=== Data extract ===

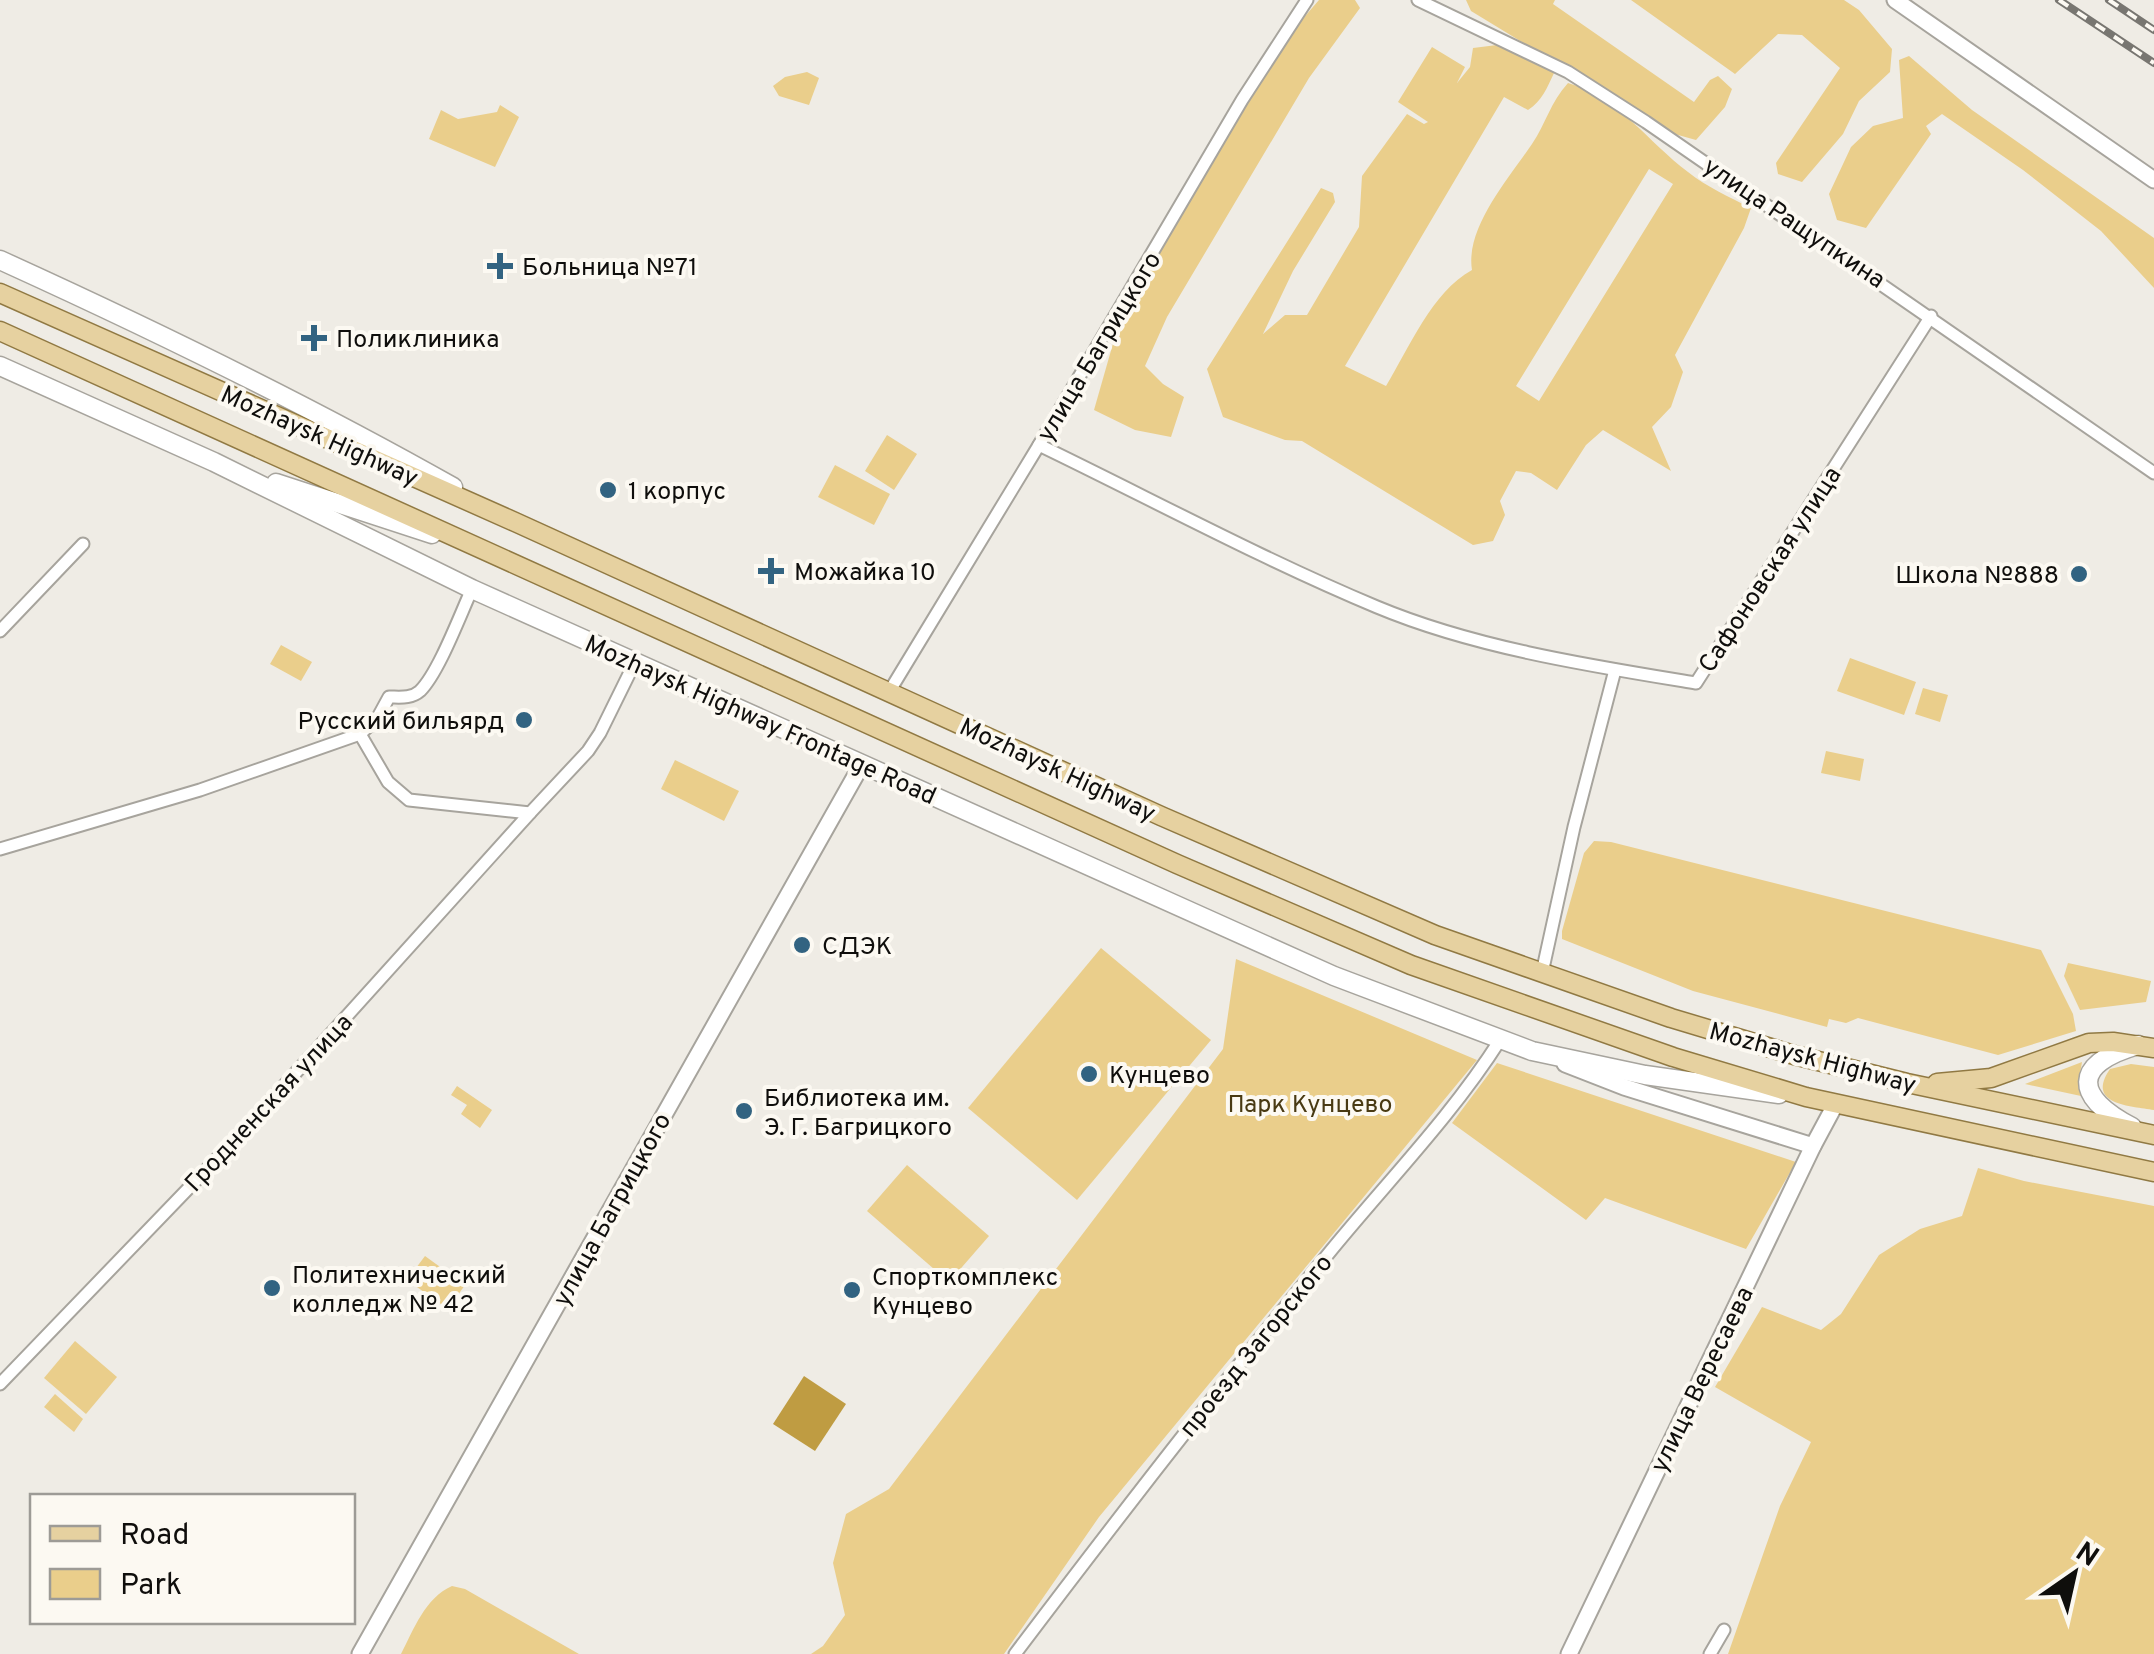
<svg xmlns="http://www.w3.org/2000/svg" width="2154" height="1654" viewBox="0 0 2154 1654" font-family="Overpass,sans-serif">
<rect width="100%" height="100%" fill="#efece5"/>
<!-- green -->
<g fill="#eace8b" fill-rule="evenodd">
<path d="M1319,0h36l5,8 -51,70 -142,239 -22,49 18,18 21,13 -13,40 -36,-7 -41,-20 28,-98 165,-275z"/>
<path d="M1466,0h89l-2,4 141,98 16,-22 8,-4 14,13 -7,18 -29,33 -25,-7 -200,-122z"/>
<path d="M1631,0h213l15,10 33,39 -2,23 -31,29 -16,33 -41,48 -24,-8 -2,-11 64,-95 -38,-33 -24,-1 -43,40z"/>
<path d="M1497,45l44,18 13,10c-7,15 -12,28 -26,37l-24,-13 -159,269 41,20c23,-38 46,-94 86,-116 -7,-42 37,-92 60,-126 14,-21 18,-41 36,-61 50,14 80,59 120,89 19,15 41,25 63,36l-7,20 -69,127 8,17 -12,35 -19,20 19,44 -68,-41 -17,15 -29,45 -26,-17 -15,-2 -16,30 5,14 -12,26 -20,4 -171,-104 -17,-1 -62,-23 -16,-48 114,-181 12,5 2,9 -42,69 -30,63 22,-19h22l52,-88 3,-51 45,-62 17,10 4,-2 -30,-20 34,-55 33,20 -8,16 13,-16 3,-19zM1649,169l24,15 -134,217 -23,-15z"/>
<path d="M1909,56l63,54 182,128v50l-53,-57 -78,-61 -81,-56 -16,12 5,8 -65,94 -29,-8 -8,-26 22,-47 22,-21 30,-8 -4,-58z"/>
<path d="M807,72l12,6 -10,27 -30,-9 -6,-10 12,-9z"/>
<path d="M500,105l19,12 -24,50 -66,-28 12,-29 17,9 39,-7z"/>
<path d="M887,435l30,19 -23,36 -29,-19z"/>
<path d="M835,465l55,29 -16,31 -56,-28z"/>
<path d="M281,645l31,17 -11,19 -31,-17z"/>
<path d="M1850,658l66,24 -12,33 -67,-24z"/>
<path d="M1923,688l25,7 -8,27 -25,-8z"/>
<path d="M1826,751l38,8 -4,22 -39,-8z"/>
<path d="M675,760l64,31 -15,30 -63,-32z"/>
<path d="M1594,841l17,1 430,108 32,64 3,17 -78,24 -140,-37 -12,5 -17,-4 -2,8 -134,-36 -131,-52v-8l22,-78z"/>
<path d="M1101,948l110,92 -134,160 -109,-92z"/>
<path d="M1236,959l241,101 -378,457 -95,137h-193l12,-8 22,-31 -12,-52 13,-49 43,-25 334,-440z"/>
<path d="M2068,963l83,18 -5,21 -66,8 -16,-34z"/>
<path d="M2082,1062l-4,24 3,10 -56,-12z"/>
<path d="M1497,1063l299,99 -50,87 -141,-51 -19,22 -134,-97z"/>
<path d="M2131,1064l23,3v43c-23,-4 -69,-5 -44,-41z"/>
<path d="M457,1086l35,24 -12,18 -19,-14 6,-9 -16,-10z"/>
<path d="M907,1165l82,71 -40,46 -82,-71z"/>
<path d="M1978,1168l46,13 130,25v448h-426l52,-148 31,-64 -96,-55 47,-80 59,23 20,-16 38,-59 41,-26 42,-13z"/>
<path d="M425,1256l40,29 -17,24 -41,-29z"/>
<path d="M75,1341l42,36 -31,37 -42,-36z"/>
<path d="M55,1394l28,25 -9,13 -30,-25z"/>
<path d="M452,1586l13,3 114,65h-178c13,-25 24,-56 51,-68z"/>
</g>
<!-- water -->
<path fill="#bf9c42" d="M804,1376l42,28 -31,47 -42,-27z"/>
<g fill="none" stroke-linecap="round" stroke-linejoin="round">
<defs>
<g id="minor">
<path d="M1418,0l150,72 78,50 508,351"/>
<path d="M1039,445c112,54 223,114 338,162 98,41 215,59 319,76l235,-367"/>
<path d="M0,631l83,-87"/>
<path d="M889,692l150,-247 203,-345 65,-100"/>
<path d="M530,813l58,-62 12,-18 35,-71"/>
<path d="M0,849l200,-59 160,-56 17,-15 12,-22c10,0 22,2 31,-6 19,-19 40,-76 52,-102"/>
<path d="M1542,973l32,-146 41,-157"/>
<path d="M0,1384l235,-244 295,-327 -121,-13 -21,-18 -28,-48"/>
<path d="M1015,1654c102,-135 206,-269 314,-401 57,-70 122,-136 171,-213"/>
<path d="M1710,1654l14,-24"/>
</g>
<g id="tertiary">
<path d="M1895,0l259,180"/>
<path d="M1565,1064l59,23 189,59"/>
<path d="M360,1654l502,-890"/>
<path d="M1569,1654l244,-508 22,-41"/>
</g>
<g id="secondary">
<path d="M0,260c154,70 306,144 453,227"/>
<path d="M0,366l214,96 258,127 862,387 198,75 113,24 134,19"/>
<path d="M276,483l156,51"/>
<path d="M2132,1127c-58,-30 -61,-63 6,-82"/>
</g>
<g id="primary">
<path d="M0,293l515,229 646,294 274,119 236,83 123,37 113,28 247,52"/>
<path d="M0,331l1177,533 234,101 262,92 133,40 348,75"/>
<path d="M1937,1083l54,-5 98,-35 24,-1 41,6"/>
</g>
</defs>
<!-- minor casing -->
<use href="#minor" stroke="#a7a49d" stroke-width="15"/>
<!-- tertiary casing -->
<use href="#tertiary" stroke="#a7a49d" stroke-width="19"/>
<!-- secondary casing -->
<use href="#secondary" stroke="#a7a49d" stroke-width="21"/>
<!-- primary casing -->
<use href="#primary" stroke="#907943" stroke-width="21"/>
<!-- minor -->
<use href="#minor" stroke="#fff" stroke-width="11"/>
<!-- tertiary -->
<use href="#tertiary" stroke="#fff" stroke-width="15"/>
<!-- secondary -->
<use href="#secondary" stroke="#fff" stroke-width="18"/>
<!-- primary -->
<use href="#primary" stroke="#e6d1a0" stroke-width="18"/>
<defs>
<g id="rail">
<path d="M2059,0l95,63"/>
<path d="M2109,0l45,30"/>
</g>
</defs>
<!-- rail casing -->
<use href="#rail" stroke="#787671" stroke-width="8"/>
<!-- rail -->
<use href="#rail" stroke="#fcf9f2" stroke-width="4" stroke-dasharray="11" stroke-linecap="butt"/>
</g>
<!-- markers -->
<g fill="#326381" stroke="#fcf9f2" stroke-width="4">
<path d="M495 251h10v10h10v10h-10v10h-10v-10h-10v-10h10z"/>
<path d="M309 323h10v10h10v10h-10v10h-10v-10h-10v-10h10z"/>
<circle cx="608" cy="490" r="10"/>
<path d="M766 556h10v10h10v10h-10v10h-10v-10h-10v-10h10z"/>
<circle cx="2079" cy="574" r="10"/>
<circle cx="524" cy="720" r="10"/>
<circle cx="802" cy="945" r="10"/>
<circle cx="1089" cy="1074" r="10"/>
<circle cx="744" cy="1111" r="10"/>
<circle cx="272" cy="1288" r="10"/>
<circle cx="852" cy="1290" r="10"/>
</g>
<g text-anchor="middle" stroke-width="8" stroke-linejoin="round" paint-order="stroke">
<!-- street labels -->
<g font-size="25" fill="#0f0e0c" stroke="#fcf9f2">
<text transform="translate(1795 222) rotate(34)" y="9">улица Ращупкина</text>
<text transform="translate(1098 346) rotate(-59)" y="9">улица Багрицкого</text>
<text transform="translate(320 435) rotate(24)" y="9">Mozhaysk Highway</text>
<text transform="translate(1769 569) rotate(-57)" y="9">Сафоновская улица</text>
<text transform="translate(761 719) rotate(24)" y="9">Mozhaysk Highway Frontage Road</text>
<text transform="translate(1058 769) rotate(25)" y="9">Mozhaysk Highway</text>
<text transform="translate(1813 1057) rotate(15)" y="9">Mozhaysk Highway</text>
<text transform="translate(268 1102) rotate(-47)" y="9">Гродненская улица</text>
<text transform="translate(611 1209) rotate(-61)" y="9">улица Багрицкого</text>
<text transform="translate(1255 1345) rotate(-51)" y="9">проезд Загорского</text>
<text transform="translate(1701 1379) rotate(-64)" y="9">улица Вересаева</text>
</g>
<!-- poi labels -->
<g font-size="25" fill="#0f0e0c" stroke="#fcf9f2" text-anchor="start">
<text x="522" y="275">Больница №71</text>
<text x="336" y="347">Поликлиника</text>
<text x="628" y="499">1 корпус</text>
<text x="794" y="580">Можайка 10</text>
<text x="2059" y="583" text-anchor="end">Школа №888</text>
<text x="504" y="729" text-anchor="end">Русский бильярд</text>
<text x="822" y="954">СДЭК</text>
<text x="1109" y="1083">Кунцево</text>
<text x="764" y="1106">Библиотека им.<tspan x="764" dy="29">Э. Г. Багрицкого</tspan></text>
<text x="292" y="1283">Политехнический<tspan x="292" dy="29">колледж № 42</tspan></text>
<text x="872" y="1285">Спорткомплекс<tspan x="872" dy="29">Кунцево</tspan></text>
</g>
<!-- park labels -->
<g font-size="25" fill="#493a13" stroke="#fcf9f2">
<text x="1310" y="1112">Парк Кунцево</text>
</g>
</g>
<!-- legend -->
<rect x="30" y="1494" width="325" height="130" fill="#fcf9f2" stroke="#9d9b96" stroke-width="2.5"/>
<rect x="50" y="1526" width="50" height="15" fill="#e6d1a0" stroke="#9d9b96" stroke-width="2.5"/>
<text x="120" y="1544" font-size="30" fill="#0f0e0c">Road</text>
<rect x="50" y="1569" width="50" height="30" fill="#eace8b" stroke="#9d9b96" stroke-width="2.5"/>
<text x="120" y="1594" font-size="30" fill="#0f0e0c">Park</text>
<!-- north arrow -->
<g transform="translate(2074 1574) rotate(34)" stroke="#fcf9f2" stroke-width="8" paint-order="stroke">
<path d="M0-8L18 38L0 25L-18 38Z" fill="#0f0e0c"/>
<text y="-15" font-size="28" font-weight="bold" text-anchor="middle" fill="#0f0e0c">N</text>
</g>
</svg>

===
=== Data extract ===

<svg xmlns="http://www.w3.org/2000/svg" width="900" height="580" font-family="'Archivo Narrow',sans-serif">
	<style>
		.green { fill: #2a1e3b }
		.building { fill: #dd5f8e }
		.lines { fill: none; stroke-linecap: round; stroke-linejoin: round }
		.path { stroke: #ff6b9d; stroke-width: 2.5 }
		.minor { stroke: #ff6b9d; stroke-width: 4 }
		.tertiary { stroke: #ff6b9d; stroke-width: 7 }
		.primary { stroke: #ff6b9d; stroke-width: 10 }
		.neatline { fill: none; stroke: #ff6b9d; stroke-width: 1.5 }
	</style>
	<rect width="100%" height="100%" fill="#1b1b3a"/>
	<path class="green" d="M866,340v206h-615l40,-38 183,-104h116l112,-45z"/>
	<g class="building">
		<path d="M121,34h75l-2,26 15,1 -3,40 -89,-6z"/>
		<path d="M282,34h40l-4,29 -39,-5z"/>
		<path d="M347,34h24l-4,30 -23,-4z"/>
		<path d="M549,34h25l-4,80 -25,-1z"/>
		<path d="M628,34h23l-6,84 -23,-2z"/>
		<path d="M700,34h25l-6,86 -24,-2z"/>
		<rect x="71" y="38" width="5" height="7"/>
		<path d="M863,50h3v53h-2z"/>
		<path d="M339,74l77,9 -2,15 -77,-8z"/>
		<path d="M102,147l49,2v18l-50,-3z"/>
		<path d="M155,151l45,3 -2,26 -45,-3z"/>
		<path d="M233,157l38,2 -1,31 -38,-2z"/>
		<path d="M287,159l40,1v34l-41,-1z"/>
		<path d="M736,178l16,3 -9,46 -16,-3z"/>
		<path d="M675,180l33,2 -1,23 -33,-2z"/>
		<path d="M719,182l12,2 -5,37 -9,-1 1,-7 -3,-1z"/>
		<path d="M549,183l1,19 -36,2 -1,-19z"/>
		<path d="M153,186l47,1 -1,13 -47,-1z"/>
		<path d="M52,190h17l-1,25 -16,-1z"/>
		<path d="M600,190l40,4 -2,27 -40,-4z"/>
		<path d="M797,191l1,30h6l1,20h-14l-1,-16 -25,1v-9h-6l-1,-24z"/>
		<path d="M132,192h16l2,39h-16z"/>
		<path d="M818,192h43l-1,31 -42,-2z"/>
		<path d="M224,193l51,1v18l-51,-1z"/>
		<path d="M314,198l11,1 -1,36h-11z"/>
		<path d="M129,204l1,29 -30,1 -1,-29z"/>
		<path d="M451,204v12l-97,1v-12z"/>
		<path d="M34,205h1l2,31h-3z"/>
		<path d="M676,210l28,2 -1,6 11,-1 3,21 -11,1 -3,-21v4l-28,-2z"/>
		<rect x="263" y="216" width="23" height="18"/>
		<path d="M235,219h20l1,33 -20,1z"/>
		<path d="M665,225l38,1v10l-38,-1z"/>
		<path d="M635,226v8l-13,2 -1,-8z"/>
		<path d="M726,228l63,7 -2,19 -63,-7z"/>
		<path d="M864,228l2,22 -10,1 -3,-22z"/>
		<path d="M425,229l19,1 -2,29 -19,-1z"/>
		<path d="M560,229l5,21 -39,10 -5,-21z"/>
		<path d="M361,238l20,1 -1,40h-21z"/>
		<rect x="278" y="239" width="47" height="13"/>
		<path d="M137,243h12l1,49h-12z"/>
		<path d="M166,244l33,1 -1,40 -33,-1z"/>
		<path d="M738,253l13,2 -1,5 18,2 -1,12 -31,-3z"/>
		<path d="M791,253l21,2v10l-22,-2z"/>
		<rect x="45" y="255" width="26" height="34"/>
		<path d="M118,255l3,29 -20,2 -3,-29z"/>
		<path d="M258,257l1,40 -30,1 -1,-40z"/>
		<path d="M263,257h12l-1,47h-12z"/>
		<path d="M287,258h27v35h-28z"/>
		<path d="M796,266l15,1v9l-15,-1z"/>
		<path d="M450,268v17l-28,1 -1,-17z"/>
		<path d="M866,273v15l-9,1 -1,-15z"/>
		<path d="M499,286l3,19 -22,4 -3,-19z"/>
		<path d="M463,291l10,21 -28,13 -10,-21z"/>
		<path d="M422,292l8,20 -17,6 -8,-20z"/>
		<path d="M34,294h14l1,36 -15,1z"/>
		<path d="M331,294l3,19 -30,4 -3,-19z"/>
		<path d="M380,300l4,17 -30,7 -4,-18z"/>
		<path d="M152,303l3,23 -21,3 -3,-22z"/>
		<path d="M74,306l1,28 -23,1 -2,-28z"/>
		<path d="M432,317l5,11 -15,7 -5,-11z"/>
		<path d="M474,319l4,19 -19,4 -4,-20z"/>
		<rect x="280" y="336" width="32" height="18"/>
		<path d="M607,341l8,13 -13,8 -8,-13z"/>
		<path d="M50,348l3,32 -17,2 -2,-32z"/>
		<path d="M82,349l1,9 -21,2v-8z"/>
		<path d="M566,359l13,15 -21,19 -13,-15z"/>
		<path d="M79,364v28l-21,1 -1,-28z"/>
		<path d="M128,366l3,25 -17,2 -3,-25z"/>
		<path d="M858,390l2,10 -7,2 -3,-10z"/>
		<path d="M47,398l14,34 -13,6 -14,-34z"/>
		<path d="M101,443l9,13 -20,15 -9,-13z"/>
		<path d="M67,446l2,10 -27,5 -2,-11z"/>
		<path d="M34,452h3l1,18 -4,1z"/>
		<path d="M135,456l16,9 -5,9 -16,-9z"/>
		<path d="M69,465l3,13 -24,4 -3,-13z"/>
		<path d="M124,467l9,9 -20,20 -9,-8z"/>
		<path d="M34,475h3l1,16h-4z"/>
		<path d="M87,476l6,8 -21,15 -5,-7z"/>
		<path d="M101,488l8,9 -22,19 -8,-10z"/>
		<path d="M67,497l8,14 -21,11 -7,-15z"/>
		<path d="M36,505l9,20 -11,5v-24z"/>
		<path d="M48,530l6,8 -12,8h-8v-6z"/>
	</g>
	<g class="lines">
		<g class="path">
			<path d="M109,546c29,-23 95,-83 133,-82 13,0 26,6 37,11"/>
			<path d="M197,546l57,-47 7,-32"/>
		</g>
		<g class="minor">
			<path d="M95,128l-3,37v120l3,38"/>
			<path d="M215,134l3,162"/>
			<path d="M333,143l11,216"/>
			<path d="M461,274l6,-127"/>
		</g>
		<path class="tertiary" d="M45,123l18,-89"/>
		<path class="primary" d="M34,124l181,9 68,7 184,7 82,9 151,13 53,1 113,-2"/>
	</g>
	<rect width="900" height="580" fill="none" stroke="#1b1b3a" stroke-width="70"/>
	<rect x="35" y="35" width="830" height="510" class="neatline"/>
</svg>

===

Every line of the material that includes the word "lines" needs to be copied.

		.lines { fill: none; stroke-linecap: round; stroke-linejoin: round }
	<g class="lines">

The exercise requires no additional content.